I have a Spark Dataframe which has a text data. I am trying to clean the html markups from the data using Python BeautifulSoup Library.
However, when I use BeautifulSoup on Spark installed locally on my Mac laptop, it works fine with a Spark udf and cleans up the markups.
from pyspark.sql.functions import udf
from pyspark.sql.types import StringType
def html_parsing(x):
""" Cleans the text from Data Frame text column"""
textcleaned=''
#if row['desc'] is not None:
souptext=BeautifulSoup(x)
#souptext=BeautifulSoup(text)
p_tags=souptext.find_all('p')
for p in p_tags:
if p.string:
textcleaned+=p.string
#print textcleaned
#ret_list= (int(row['id']),row['title'],textcleaned)
return textcleaned
parse_html=udf(html_parsing,StringType())

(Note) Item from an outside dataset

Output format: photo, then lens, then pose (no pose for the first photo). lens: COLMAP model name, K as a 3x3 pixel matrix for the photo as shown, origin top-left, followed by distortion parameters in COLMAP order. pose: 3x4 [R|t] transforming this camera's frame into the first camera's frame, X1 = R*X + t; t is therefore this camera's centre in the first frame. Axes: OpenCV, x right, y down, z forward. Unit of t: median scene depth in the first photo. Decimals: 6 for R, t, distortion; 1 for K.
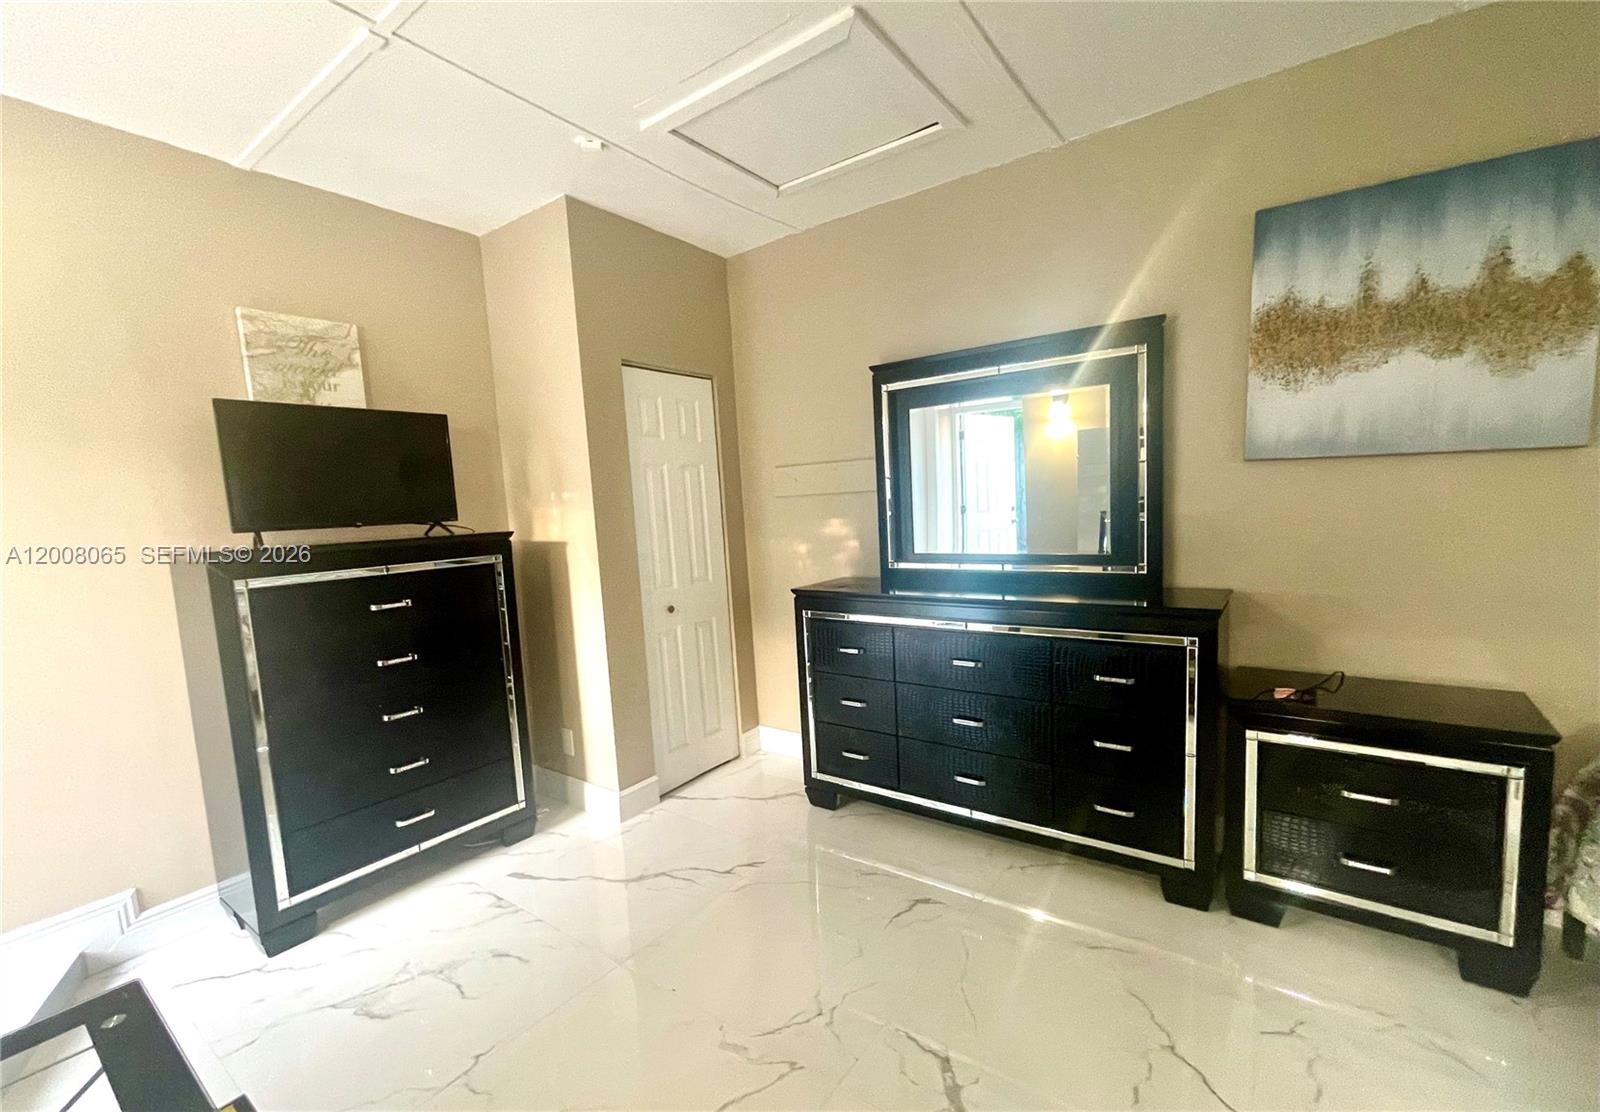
lens RADIAL K [[663.9, 0, 813.7], [0, 663.9, 571.7], [0, 0, 1]] dist [-0.005949, 0.001455]
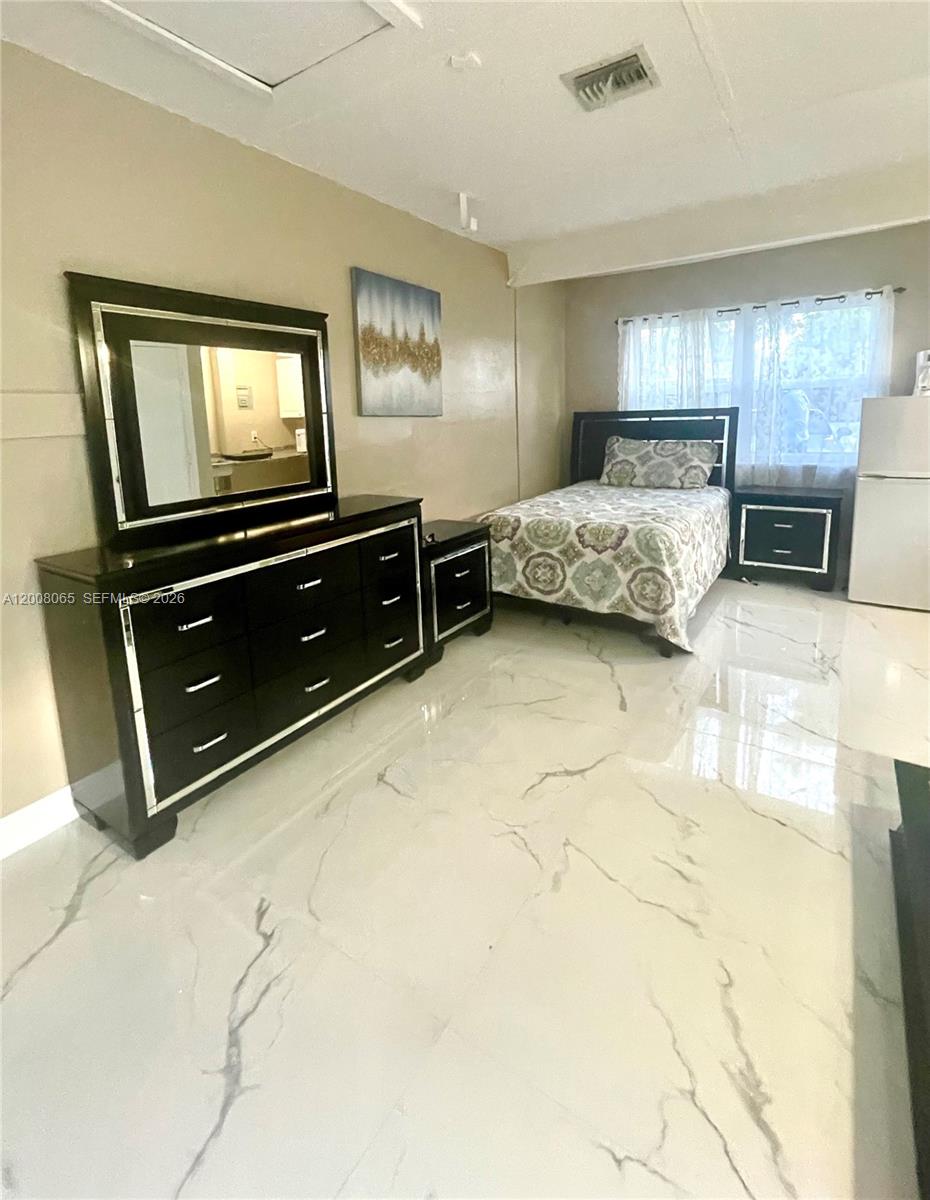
lens RADIAL K [[568.1, 0, 457.1], [0, 568.1, 501.9], [0, 0, 1]] dist [-0.001716, -0.000440]
pose [[-0.019139, -0.103914, 0.994402, -0.775024], [0.149047, 0.983174, 0.105609, -0.068685], [-0.988645, 0.150234, -0.003329, 0.781758]]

sdf_cleaned=sdf_rss.dropna(subset=['desc']).withColumn('text_cleaned',parse_html('desc'))\
.select('id','title','text_cleaned')
sdf_cleaned.cache().take(3)
[Row(id=u'-33753621', title=u'Royal Bank of Scotland is testing a robot that could solve your banking problems (RBS)', text_cleaned=u"If you hate dealing with bank tellers or customer service representatives, then the Royal Bank of Scotland might have a solution for you.If this program is successful, it could be a big step forward on the road to automated customer service through the use of AI, notes Laurie Beaver, research associate for BI Intelligence, Business Insider's premium research service.It's noteworthy that Luvo does not operate via a third-party app such as Facebook Messenger, WeChat, or Kik, all of which are currently trying to create bots that would assist in customer service within their respective platforms.Luvo would be available through the web and through smartphones. It would also use machine learning to learn from its mistakes, which should ultimately help with its response accuracy.Down the road, Luvo would become a supplement to the human staff. It can currently answer 20 set questions but as that number grows, it would allow the human employees to more complicated issues. If a problem is beyond Luvo's comprehension, then it would refer the customer to a bank employee; however,\xa0a user could choose to speak with a human instead of Luvo anyway.AI such as Luvo, if successful, could help businesses become more efficient and increase their productivity, while simultaneously improving customer service capacity, which would consequently\xa0save money that would otherwise go toward manpower.And this trend is already starting. Google, Microsoft, and IBM are investing significantly into AI research. Furthermore, the global AI market is estimated to grow from approximately $420 million in 2014 to $5.05 billion in 2020, according to a forecast by Research and Markets.\xa0The move toward AI would be just one more way in which the digital age is disrupting retail banking. Customers, particularly millennials, are increasingly moving toward digital banking, and as a result, they're walking into their banks' traditional brick-and-mortar branches less often than ever before."),
However when I pull up Spark installed on a Cluster and use the same code , it says "No module named bs4". Ran the same code above in Anaconda jupyter notebook with pyspark kernel installed on Cluster.
Py4JJavaError: An error occurred while calling z:org.apache.spark.sql.execution.EvaluatePython.takeAndServe.
: org.apache.spark.SparkException: Job aborted due to stage failure: Task 0 in stage 3.0 failed 4 times, most recent failure: Lost task 0.3 in stage 3.0 (TID 9, 107-45-c02.sc): org.apache.spark.api.python.PythonException: Traceback (most recent call last):
File "/var/storage/nm-sda3/nm-local/usercache/appcache/application_1485803993783_0153/container_1485803993783_0153_01_000002/pyspark.zip/pyspark/worker.py", line 98, in main
command = pickleSer._read_with_length(infile)
File "/var/storage/nm-sda3/nm-local/usercache/appcache/application_1485803993783_0153/container_1485803993783_0153_01_000002/pyspark.zip/pyspark/serializers.py", line 164, in _read_with_length
return self.loads(obj)
File "/var/storage/nm-sda3/nm-local/usercache/appcache/application_1485803993783_0153/container_1485803993783_0153_01_000002/pyspark.zip/pyspark/serializers.py", line 422, in loads
return pickle.loads(obj)
ImportError: No module named bs4
I want to highlight that the Spark cluster Anaconda also has BeautifulSoup installed and I confirmed it by doing
conda list
and shows the package there.
So what might be an issue here which I am missing?
Thanks a lot for any help